Floodwaters surround a stop sign in Bay Head, N.J. (Mario Tama/Getty Images )
New Jersey residents left homeless from Superstorm Sandy will be put into a lottery to receive housing that could be available as early as next week on a closed military base, Gov. Chris Christie said.
Utilities need to be hooked up for 400 to 600 units at Ft. Monmouth, a former communications base in Oceanport, N.J., and then displaced residents could start moving in, the governor said at a Tuesday news conference.
Thousands of residents across the Northeast have been displaced from the hurricane, with New Jersey and New York suffering the worst damage. Demand for temporary shelter far outstrips supply, making a lottery one of the quickest, fairest ways to give residents shelter, officials from New Jersey's Department of Community Affairs said.
The department created a task force to find temporary housing and has identified more than 5,000 other shelters among the state’s rental units, hotels, motels, and state and federal properties, community affairs spokeswoman Lisa Ryan told the Los Angeles Times on Wednesday.
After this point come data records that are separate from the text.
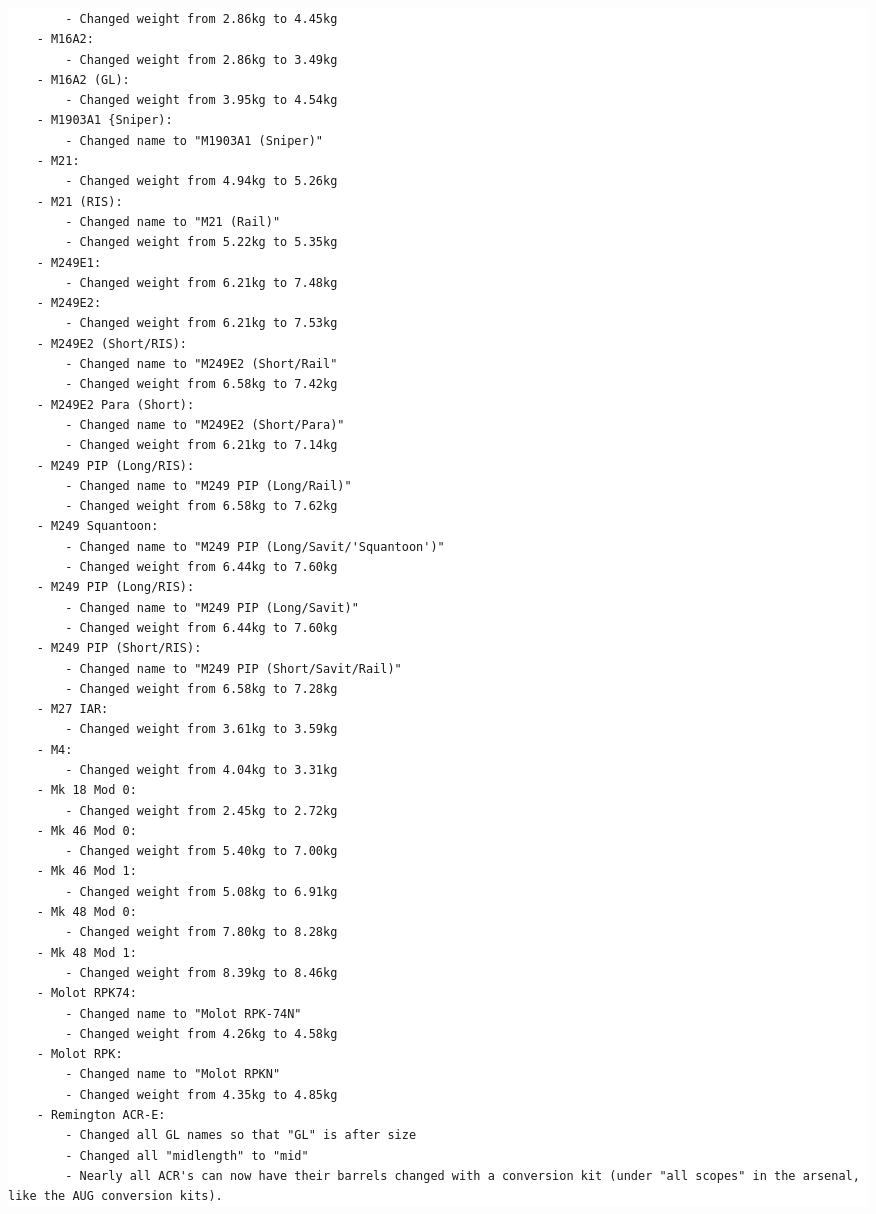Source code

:             - Changed weight from 2.86kg to 4.45kg
        - M16A2:
            - Changed weight from 2.86kg to 3.49kg
        - M16A2 (GL):
            - Changed weight from 3.95kg to 4.54kg
        - M1903A1 {Sniper):
            - Changed name to "M1903A1 (Sniper)"
        - M21:
            - Changed weight from 4.94kg to 5.26kg
        - M21 (RIS):
            - Changed name to "M21 (Rail)"
            - Changed weight from 5.22kg to 5.35kg
        - M249E1:
            - Changed weight from 6.21kg to 7.48kg
        - M249E2:
            - Changed weight from 6.21kg to 7.53kg
        - M249E2 (Short/RIS):
            - Changed name to "M249E2 (Short/Rail"
            - Changed weight from 6.58kg to 7.42kg
        - M249E2 Para (Short):
            - Changed name to "M249E2 (Short/Para)"
            - Changed weight from 6.21kg to 7.14kg
        - M249 PIP (Long/RIS):
            - Changed name to "M249 PIP (Long/Rail)"
            - Changed weight from 6.58kg to 7.62kg
        - M249 Squantoon:
            - Changed name to "M249 PIP (Long/Savit/'Squantoon')"
            - Changed weight from 6.44kg to 7.60kg
        - M249 PIP (Long/RIS):
            - Changed name to "M249 PIP (Long/Savit)"
            - Changed weight from 6.44kg to 7.60kg
        - M249 PIP (Short/RIS):
            - Changed name to "M249 PIP (Short/Savit/Rail)"
            - Changed weight from 6.58kg to 7.28kg
        - M27 IAR:
            - Changed weight from 3.61kg to 3.59kg
        - M4:
            - Changed weight from 4.04kg to 3.31kg
        - Mk 18 Mod 0:
            - Changed weight from 2.45kg to 2.72kg
        - Mk 46 Mod 0:
            - Changed weight from 5.40kg to 7.00kg
        - Mk 46 Mod 1:
            - Changed weight from 5.08kg to 6.91kg
        - Mk 48 Mod 0:
            - Changed weight from 7.80kg to 8.28kg
        - Mk 48 Mod 1:
            - Changed weight from 8.39kg to 8.46kg
        - Molot RPK74:
            - Changed name to "Molot RPK-74N"
            - Changed weight from 4.26kg to 4.58kg
        - Molot RPK:
            - Changed name to "Molot RPKN"
            - Changed weight from 4.35kg to 4.85kg
        - Remington ACR-E:
            - Changed all GL names so that "GL" is after size
            - Changed all "midlength" to "mid"
            - Nearly all ACR's can now have their barrels changed with a conversion kit (under "all scopes" in the arsenal, like the AUG conversion kits).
The task force will give Christie a report on other options by the end of the week, so many of those options won't be available for some time.
The Federal Emergency Management Agency last week began sending mobile homes to the region ahead of state requests for assistance.
More than 369,000 people in New Jersey, New York and Connecticut have registered for FEMA assistance, with more than 100,000 qualified for temporary shelter assistance. The agency has OKd more than $455 million to help.
Recovery from Hurricane Sandy is proving to be a juggling act for state and federal resources. Estimates put the storm's damage for the region at $50 billion.
On top of housing, tens of thousands of people in New Jersey and New York’s hardest-hit areas remain without basic needs like electricity and gas, drawing in both private- and public-sector workers to rebuild the infrastructure.
New York Gov. Andrew Cuomo called for FEMA to provide 100% reimbursement for the state’s recovery costs, estimating the storm caused $33 billion in damage to his state.
Meanwhile, some of New Jersey’s commercial industries are still underwater. Atlantic City’s tourism agency is pumping $6 million into a publicity campaign to bring tourists back to the Jersey Shore, and Christie said he is seeking an emergency declaration for the state’s commercial and recreational fishing industry.
Commercial fishing generated 175 million pounds of seafood last year, a $1.3-billion economic engine. Recreational fishing supports 8,500 jobs and provides $1.4 billion in annual sales by the state’s estimates.
As the costs mount, homeowners in New Jersey’s disaster zone could be hit with higher property taxes. New Jersey has a cap on property taxes but that can be lifted in cases of emergency, Christie pointed out.
"I think most people in these towns will recognize if they believe their money is being spent reasonably and responsibly to rebuild their towns they’ll be happy to do it," Christie said. "No one’s every happy about higher taxes but the fact is what annoys people more than anything else is waste. And as long as they know the money’s being spent in a way to bring their town back to life I think they’ll understand."
The governor also announced the launch of his "mobile Cabinet," a traveling band of representatives from his office and the Department of Banking and Insurance to help homeowners file insurance claims related to damage from the storm.